***** Records

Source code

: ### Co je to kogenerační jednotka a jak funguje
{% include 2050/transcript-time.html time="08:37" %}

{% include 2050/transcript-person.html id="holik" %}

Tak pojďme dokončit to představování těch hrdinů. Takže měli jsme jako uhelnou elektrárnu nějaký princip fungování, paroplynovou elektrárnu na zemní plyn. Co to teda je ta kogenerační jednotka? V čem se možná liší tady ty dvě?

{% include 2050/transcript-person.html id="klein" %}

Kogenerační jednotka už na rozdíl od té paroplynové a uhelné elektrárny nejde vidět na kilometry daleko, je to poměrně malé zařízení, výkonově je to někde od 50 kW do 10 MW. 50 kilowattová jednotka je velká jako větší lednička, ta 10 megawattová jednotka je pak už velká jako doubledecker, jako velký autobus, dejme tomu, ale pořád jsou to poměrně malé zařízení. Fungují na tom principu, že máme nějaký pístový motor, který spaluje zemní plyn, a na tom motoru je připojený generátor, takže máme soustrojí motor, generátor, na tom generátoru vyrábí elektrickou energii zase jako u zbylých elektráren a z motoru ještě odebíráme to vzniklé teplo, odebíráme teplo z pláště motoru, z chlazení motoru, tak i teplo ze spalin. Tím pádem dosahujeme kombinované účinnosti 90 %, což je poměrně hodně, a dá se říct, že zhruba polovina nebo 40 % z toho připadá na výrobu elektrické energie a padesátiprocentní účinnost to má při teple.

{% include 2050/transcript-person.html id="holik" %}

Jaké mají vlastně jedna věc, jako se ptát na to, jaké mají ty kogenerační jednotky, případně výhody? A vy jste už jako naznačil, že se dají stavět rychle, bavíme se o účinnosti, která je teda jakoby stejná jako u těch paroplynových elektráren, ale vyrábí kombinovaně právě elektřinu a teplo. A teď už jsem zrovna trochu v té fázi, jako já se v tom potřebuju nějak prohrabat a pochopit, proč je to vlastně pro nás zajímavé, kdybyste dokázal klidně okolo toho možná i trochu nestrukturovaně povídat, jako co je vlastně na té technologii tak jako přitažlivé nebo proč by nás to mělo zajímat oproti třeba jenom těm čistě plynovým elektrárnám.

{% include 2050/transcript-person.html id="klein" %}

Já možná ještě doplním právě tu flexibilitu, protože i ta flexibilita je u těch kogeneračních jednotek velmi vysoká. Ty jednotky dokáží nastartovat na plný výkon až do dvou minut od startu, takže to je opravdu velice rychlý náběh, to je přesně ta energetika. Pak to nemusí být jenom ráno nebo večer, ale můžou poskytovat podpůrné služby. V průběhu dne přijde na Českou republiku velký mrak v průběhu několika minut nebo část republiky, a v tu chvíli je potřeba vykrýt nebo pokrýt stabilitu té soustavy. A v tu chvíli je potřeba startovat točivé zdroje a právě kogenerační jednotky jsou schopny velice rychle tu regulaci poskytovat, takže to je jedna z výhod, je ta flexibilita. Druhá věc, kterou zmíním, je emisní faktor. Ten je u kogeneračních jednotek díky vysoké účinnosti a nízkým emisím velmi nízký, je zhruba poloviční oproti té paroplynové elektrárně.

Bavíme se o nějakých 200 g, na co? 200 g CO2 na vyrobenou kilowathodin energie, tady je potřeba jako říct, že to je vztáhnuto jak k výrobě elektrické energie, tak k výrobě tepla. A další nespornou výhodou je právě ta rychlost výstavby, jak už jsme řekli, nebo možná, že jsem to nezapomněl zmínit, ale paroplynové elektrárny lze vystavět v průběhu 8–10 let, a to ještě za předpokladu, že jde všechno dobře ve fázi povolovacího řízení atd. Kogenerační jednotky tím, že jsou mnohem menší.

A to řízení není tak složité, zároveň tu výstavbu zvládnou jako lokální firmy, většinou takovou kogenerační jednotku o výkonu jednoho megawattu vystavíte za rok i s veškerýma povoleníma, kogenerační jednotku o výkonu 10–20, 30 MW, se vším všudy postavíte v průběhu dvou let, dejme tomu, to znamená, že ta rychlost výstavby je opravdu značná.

**********

Go through the entries and count the lines where the word "jsem" appears; give only the count.

*Your solution:*
2